EXERCISE: Start at the line with "X823736Y353430D01*" in the records below, stop at the line with "X820492Y339914D01*", and return every line in that span exactly, the two end lines included.

[Electronic design files]
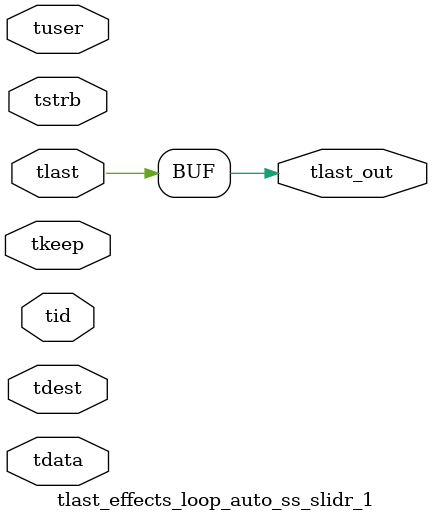
<source format=v>


`timescale 1ps/1ps

module tlast_effects_loop_auto_ss_slidr_1 #
(
parameter C_S_AXIS_TID_WIDTH   = 1,
parameter C_S_AXIS_TUSER_WIDTH = 0,
parameter C_S_AXIS_TDATA_WIDTH = 0,
parameter C_S_AXIS_TDEST_WIDTH = 0
)
(
input  [(C_S_AXIS_TID_WIDTH   == 0 ? 1 : C_S_AXIS_TID_WIDTH)-1:0       ] tid,
input  [(C_S_AXIS_TDATA_WIDTH == 0 ? 1 : C_S_AXIS_TDATA_WIDTH)-1:0     ] tdata,
input  [(C_S_AXIS_TUSER_WIDTH == 0 ? 1 : C_S_AXIS_TUSER_WIDTH)-1:0     ] tuser,
input  [(C_S_AXIS_TDEST_WIDTH == 0 ? 1 : C_S_AXIS_TDEST_WIDTH)-1:0     ] tdest,
input  [(C_S_AXIS_TDATA_WIDTH/8)-1:0 ] tkeep,
input  [(C_S_AXIS_TDATA_WIDTH/8)-1:0 ] tstrb,
input  [0:0]                                                             tlast,
output                                                                   tlast_out
);

assign tlast_out = {tlast};

endmodule


</source>
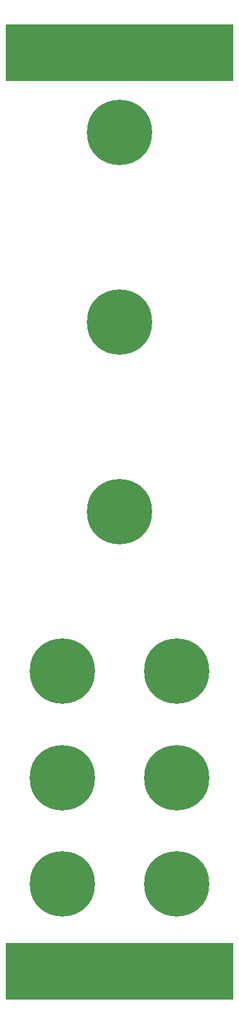
<source format=gts>
G75*
G70*
%OFA0B0*%
%FSLAX24Y24*%
%IPPOS*%
%LPD*%
%AMOC8*
5,1,8,0,0,1.08239X$1,22.5*
%
%ADD10C,0.1300*%
%ADD11C,0.3386*%
%ADD12R,1.1811X0.2953*%
D10*
X009024Y001331D03*
X009024Y049559D03*
D11*
X003118Y006154D03*
X003118Y011666D03*
X003118Y017178D03*
X006071Y025445D03*
X006071Y035288D03*
X006071Y045130D03*
X009024Y017178D03*
X009024Y011666D03*
X009024Y006154D03*
D12*
X006071Y001626D03*
X006071Y049264D03*
M02*

</source>
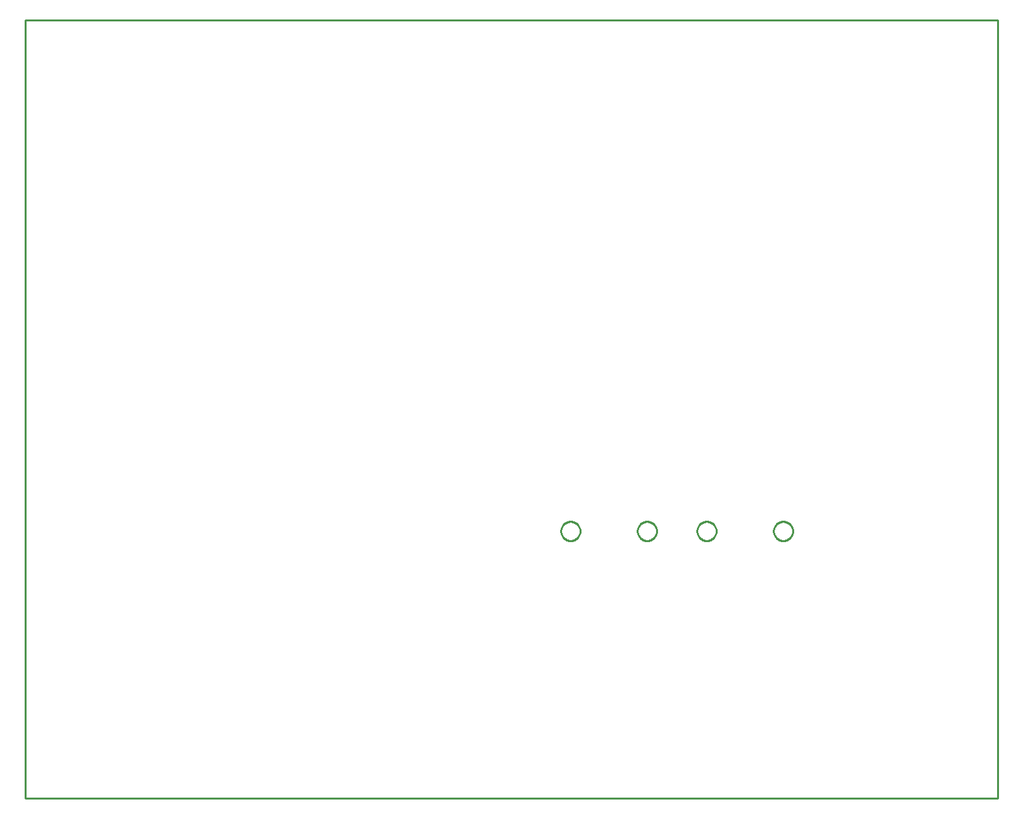
<source format=gbr>
G04 EAGLE Gerber RS-274X export*
G75*
%MOMM*%
%FSLAX34Y34*%
%LPD*%
%IN*%
%IPPOS*%
%AMOC8*
5,1,8,0,0,1.08239X$1,22.5*%
G01*
%ADD10C,0.254000*%


D10*
X0Y0D02*
X1269800Y0D01*
X1270000Y1016000D01*
X0Y1016000D01*
X0Y0D01*
X799500Y349591D02*
X799577Y350570D01*
X799731Y351541D01*
X799960Y352496D01*
X800264Y353430D01*
X800639Y354337D01*
X801085Y355212D01*
X801599Y356050D01*
X802176Y356845D01*
X802814Y357592D01*
X803508Y358286D01*
X804255Y358924D01*
X805050Y359501D01*
X805888Y360015D01*
X806763Y360461D01*
X807670Y360836D01*
X808604Y361140D01*
X809560Y361369D01*
X810530Y361523D01*
X811509Y361600D01*
X812491Y361600D01*
X813470Y361523D01*
X814441Y361369D01*
X815396Y361140D01*
X816330Y360836D01*
X817237Y360461D01*
X818112Y360015D01*
X818950Y359501D01*
X819745Y358924D01*
X820492Y358286D01*
X821186Y357592D01*
X821824Y356845D01*
X822401Y356050D01*
X822915Y355212D01*
X823361Y354337D01*
X823736Y353430D01*
X824040Y352496D01*
X824269Y351541D01*
X824423Y350570D01*
X824500Y349591D01*
X824500Y348609D01*
X824423Y347630D01*
X824269Y346660D01*
X824040Y345704D01*
X823736Y344770D01*
X823361Y343863D01*
X822915Y342988D01*
X822401Y342150D01*
X821824Y341355D01*
X821186Y340608D01*
X820492Y339914D01*
X819745Y339276D01*
X818950Y338699D01*
X818112Y338185D01*
X817237Y337739D01*
X816330Y337364D01*
X815396Y337060D01*
X814441Y336831D01*
X813470Y336677D01*
X812491Y336600D01*
X811509Y336600D01*
X810530Y336677D01*
X809560Y336831D01*
X808604Y337060D01*
X807670Y337364D01*
X806763Y337739D01*
X805888Y338185D01*
X805050Y338699D01*
X804255Y339276D01*
X803508Y339914D01*
X802814Y340608D01*
X802176Y341355D01*
X801599Y342150D01*
X801085Y342988D01*
X800639Y343863D01*
X800264Y344770D01*
X799960Y345704D01*
X799731Y346660D01*
X799577Y347630D01*
X799500Y348609D01*
X799500Y349591D01*
X699500Y349591D02*
X699577Y350570D01*
X699731Y351541D01*
X699960Y352496D01*
X700264Y353430D01*
X700639Y354337D01*
X701085Y355212D01*
X701599Y356050D01*
X702176Y356845D01*
X702814Y357592D01*
X703508Y358286D01*
X704255Y358924D01*
X705050Y359501D01*
X705888Y360015D01*
X706763Y360461D01*
X707670Y360836D01*
X708604Y361140D01*
X709560Y361369D01*
X710530Y361523D01*
X711509Y361600D01*
X712491Y361600D01*
X713470Y361523D01*
X714441Y361369D01*
X715396Y361140D01*
X716330Y360836D01*
X717237Y360461D01*
X718112Y360015D01*
X718950Y359501D01*
X719745Y358924D01*
X720492Y358286D01*
X721186Y357592D01*
X721824Y356845D01*
X722401Y356050D01*
X722915Y355212D01*
X723361Y354337D01*
X723736Y353430D01*
X724040Y352496D01*
X724269Y351541D01*
X724423Y350570D01*
X724500Y349591D01*
X724500Y348609D01*
X724423Y347630D01*
X724269Y346660D01*
X724040Y345704D01*
X723736Y344770D01*
X723361Y343863D01*
X722915Y342988D01*
X722401Y342150D01*
X721824Y341355D01*
X721186Y340608D01*
X720492Y339914D01*
X719745Y339276D01*
X718950Y338699D01*
X718112Y338185D01*
X717237Y337739D01*
X716330Y337364D01*
X715396Y337060D01*
X714441Y336831D01*
X713470Y336677D01*
X712491Y336600D01*
X711509Y336600D01*
X710530Y336677D01*
X709560Y336831D01*
X708604Y337060D01*
X707670Y337364D01*
X706763Y337739D01*
X705888Y338185D01*
X705050Y338699D01*
X704255Y339276D01*
X703508Y339914D01*
X702814Y340608D01*
X702176Y341355D01*
X701599Y342150D01*
X701085Y342988D01*
X700639Y343863D01*
X700264Y344770D01*
X699960Y345704D01*
X699731Y346660D01*
X699577Y347630D01*
X699500Y348609D01*
X699500Y349591D01*
X902300Y349591D02*
X902223Y350570D01*
X902069Y351541D01*
X901840Y352496D01*
X901536Y353430D01*
X901161Y354337D01*
X900715Y355212D01*
X900201Y356050D01*
X899624Y356845D01*
X898986Y357592D01*
X898292Y358286D01*
X897545Y358924D01*
X896750Y359501D01*
X895912Y360015D01*
X895037Y360461D01*
X894130Y360836D01*
X893196Y361140D01*
X892241Y361369D01*
X891270Y361523D01*
X890291Y361600D01*
X889309Y361600D01*
X888330Y361523D01*
X887360Y361369D01*
X886404Y361140D01*
X885470Y360836D01*
X884563Y360461D01*
X883688Y360015D01*
X882850Y359501D01*
X882055Y358924D01*
X881308Y358286D01*
X880614Y357592D01*
X879976Y356845D01*
X879399Y356050D01*
X878885Y355212D01*
X878439Y354337D01*
X878064Y353430D01*
X877760Y352496D01*
X877531Y351541D01*
X877377Y350570D01*
X877300Y349591D01*
X877300Y348609D01*
X877377Y347630D01*
X877531Y346660D01*
X877760Y345704D01*
X878064Y344770D01*
X878439Y343863D01*
X878885Y342988D01*
X879399Y342150D01*
X879976Y341355D01*
X880614Y340608D01*
X881308Y339914D01*
X882055Y339276D01*
X882850Y338699D01*
X883688Y338185D01*
X884563Y337739D01*
X885470Y337364D01*
X886404Y337060D01*
X887360Y336831D01*
X888330Y336677D01*
X889309Y336600D01*
X890291Y336600D01*
X891270Y336677D01*
X892241Y336831D01*
X893196Y337060D01*
X894130Y337364D01*
X895037Y337739D01*
X895912Y338185D01*
X896750Y338699D01*
X897545Y339276D01*
X898292Y339914D01*
X898986Y340608D01*
X899624Y341355D01*
X900201Y342150D01*
X900715Y342988D01*
X901161Y343863D01*
X901536Y344770D01*
X901840Y345704D01*
X902069Y346660D01*
X902223Y347630D01*
X902300Y348609D01*
X902300Y349591D01*
X1002300Y349591D02*
X1002223Y350570D01*
X1002069Y351541D01*
X1001840Y352496D01*
X1001536Y353430D01*
X1001161Y354337D01*
X1000715Y355212D01*
X1000201Y356050D01*
X999624Y356845D01*
X998986Y357592D01*
X998292Y358286D01*
X997545Y358924D01*
X996750Y359501D01*
X995912Y360015D01*
X995037Y360461D01*
X994130Y360836D01*
X993196Y361140D01*
X992241Y361369D01*
X991270Y361523D01*
X990291Y361600D01*
X989309Y361600D01*
X988330Y361523D01*
X987360Y361369D01*
X986404Y361140D01*
X985470Y360836D01*
X984563Y360461D01*
X983688Y360015D01*
X982850Y359501D01*
X982055Y358924D01*
X981308Y358286D01*
X980614Y357592D01*
X979976Y356845D01*
X979399Y356050D01*
X978885Y355212D01*
X978439Y354337D01*
X978064Y353430D01*
X977760Y352496D01*
X977531Y351541D01*
X977377Y350570D01*
X977300Y349591D01*
X977300Y348609D01*
X977377Y347630D01*
X977531Y346660D01*
X977760Y345704D01*
X978064Y344770D01*
X978439Y343863D01*
X978885Y342988D01*
X979399Y342150D01*
X979976Y341355D01*
X980614Y340608D01*
X981308Y339914D01*
X982055Y339276D01*
X982850Y338699D01*
X983688Y338185D01*
X984563Y337739D01*
X985470Y337364D01*
X986404Y337060D01*
X987360Y336831D01*
X988330Y336677D01*
X989309Y336600D01*
X990291Y336600D01*
X991270Y336677D01*
X992241Y336831D01*
X993196Y337060D01*
X994130Y337364D01*
X995037Y337739D01*
X995912Y338185D01*
X996750Y338699D01*
X997545Y339276D01*
X998292Y339914D01*
X998986Y340608D01*
X999624Y341355D01*
X1000201Y342150D01*
X1000715Y342988D01*
X1001161Y343863D01*
X1001536Y344770D01*
X1001840Y345704D01*
X1002069Y346660D01*
X1002223Y347630D01*
X1002300Y348609D01*
X1002300Y349591D01*
M02*

</source>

RESULT OF THIS TASK:
X823736Y353430D01*
X824040Y352496D01*
X824269Y351541D01*
X824423Y350570D01*
X824500Y349591D01*
X824500Y348609D01*
X824423Y347630D01*
X824269Y346660D01*
X824040Y345704D01*
X823736Y344770D01*
X823361Y343863D01*
X822915Y342988D01*
X822401Y342150D01*
X821824Y341355D01*
X821186Y340608D01*
X820492Y339914D01*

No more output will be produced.